What do you see as NCALL’s biggest impact over the last 20 years?

NCALL’s work with the Department of Justice, Office on Violence Against Women has been instrumental in shaping the awareness and approach to abuse in later life in across the country and internationally.  Twenty years ago, elder abuse was hidden or excused.  Physical and emotional abuse or neglect by family members was attributed to “caregiver stress.”  As a result, the focus and resources were on helping the caregiver, not the victim.

NCALL worked with victims to redefine the issue and to identify the factors of power and control at play in abuse in later life cases.  NCALL then developed training materials for communities, law enforcement, advocates, adult protective service workers, legal services attorneys, prosecutors, judges, health care workers, first responders, clergy, and many others to address the existing myths and stereotypes.

Before this interdisciplinary model was encouraged, systems often worked separately in silos, allowing victims to fall through the cracks or fail to receive needed services.  Abusers were not held accountable.  Financial exploitation was difficult to prove or stop.  NCALL’s training tools allowed for and encouraged collaboration across and within agencies and organizations responding to these cases, to the benefit of elders.  As a result, lives have been saved and improved.

In addition, Bonnie Brandl identified key partners, led policy discussions, and guided agencies toward improved responses to the issues related to abuse in later life.  She and the other members of the NCALL team encouraged the development of interdisciplinary training and educational materials, including defining the terms used by those who respond to and work with victims of abuse in later life.  Without NCALL’s dedicated work, the field would not be where it is today.
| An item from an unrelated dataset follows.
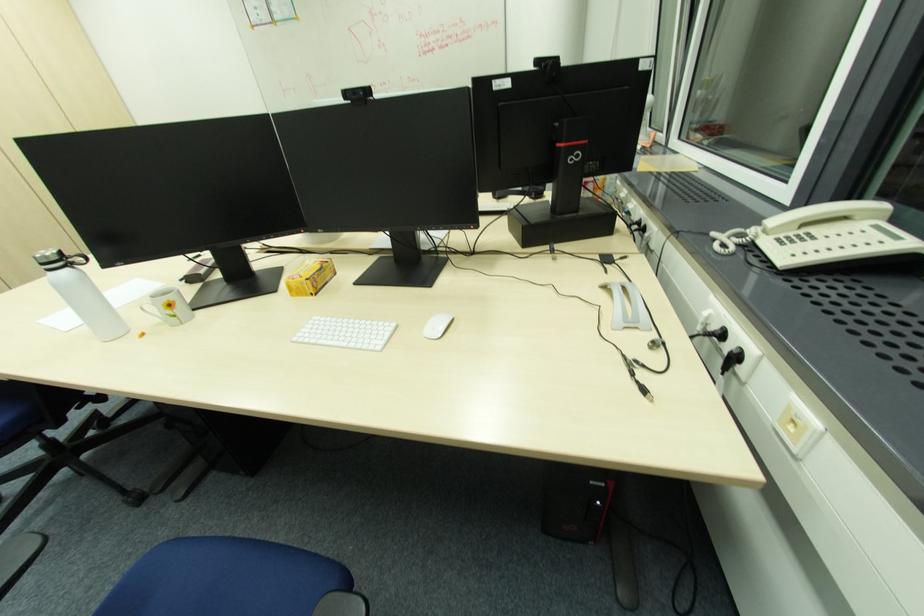
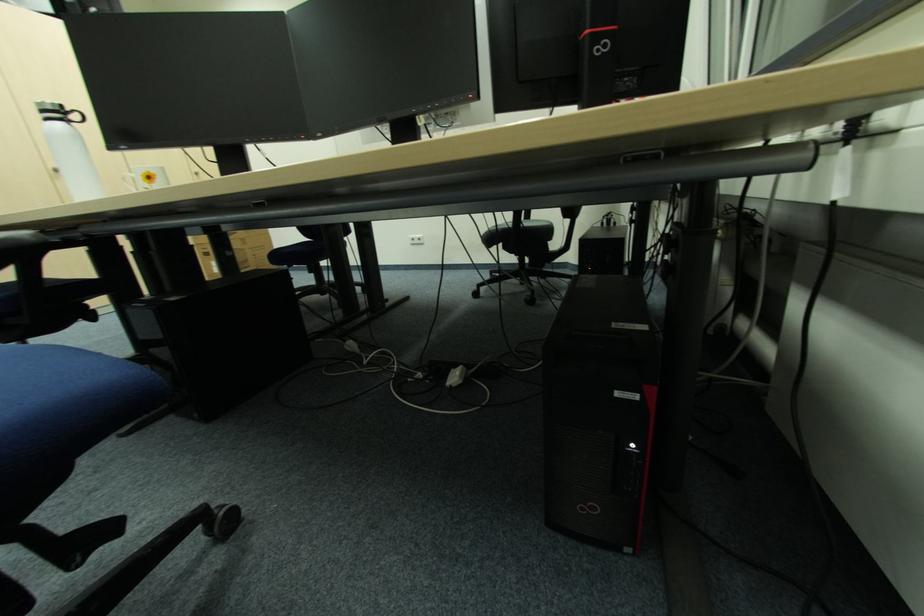
The images are taken continuously from a first-person perspective. In which direction are you moving?

The movement direction of the cameraman is right, forward.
What is the largest shift you have seen in the field of abuse in later life over your time participating in it?

The issue of elder abuse is more visible. As with other sensitive crimes, abuse in later life thrives in secrecy; exposure helps protect victims. Awareness is key.  The outreach to urban, rural, and tribal communities has led to critical changes in identifying and responding to abuse in later life. Communities recognize that elders can be harmed in any setting—at home, in the community, or in a health care setting. Cases that once were dismissed as “family matters” are being investigated, and if appropriate, prosecuted to hold abusers accountable.  Banks now flag cases of suspected financial exploitation of elders.  Concerned family members, neighbors, and professionals are more knowledgeable about signs of elder abuse (physical, emotional and sexual), neglect, and financial exploitation. They are likely to act to prevent further harm.

Laws have changed to protect adults at risk of abuse, neglect and exploitation.  More communities have dedicated resources available for older individuals and their families to intervene to prevent harm and exploitation. These changes have made it safer to grow old with the dignity and respect individuals deserve.
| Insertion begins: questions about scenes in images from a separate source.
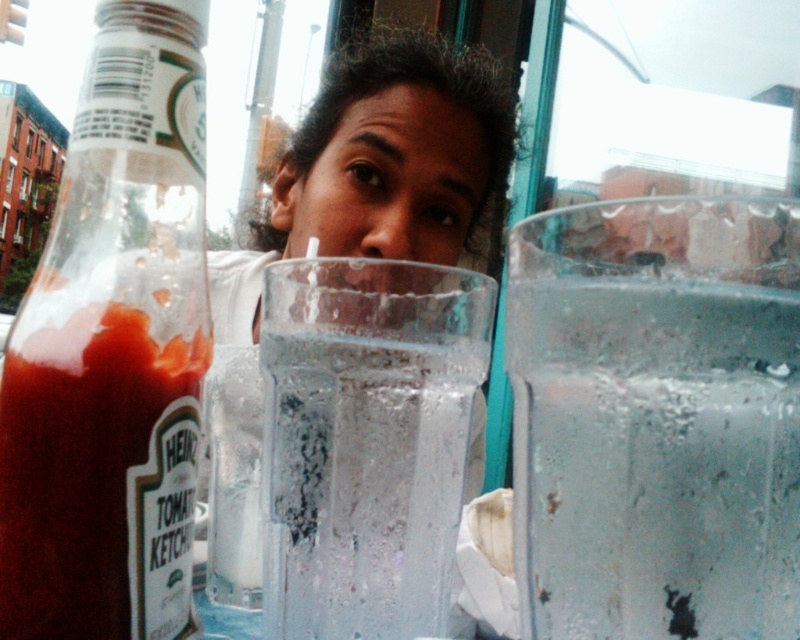
You are a customer at the outdoor cafe and want to grab the translucent glass bottle at left. Is it possible to reach it without moving the clear glass water at center?

The translucent glass bottle at left is located above the clear glass water at center, so you can reach the translucent glass bottle at left without moving the clear glass water at center because it is positioned higher.

Based on the photo, you are a customer at the outdoor cafe and want to place your phone on the table. The table has a bottle of Heinz Tomato Ketchup on the left and a clear glass ice at right. Where should you place your phone so it doesn not slide off the table?

You should place your phone away from the clear glass ice at right because it is located at point (656,419), which is near the edge of the table, increasing the risk of the phone sliding off.

You are a customer at the outdoor cafe and want to grab the clear glass ice at right and the clear glass water at center. Which one should you reach for first if you want to get the one closer to you?

The clear glass water at center is closer to you than the clear glass ice at right, so you should reach for the clear glass water at center first.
What do you see as the main priorities for leaders in this work heading into the next 20 years?

Leaders in the work of abuse in later life will need to continue to expand outreach to marginalized and underserved populations. They also will need to be creative in identifying resources to address the emerging issues related to the aging population in America (and other countries).  As people age and have greater and different needs for care, there are more opportunities for abuse, neglect, and exploitation. The community resources are already being stressed.  The political will to fund innovative programs to address abuse in later life may falter given other fiscal and policy demands.  The field’s leaders will need to keep the light shining bright to keep that from happening.
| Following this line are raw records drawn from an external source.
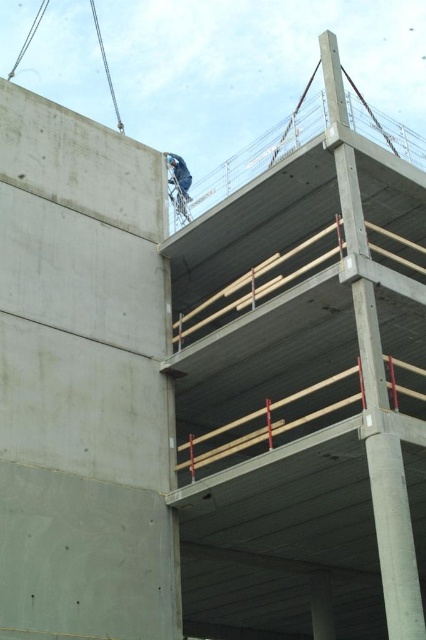
From the picture: You are a safety inspector assessing the construction site. You notice the smooth concrete at upper left and the blue fabric construction worker at upper center. Which object is higher in elevation?

The smooth concrete at upper left is taller than the blue fabric construction worker at upper center, so the smooth concrete at upper left is higher in elevation.

You are a delivery drone carrying a package that requires a landing zone at least 30 meters away from the smooth concrete at upper left. Can you safely land your drone on the construction site?

The distance between the drone and the smooth concrete at upper left is 33.55 meters, which exceeds the minimum requirement of 30 meters. Therefore, the drone can safely land on the construction site.

You are a safety inspector standing at the entrance of the construction site. You need to check two points on the upper level structure for safety hazards. The points are labeled as point 1 at coordinates (143, 637) and point 2 at coordinates (164, 156). Which point should you inspect first if you want to check the nearest one from your current position?

Point 1 at coordinates (143, 637) is closer to the viewer, so you should inspect it first.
It was a privilege to work with NCALL’s team and teams across the country on the issues of abuse of later life.  I hope that by contributing to NCALL’s work, we helped make a difference in people’s lives, change the attitude of professionals responding to cases of elder abuse, open doors for victims to receive help, expand the outreach in communities, and encourage agencies to work collaboratively with others.  I applaud the work NCALL has done and continues to do.  Happy Anniversary, NCALL!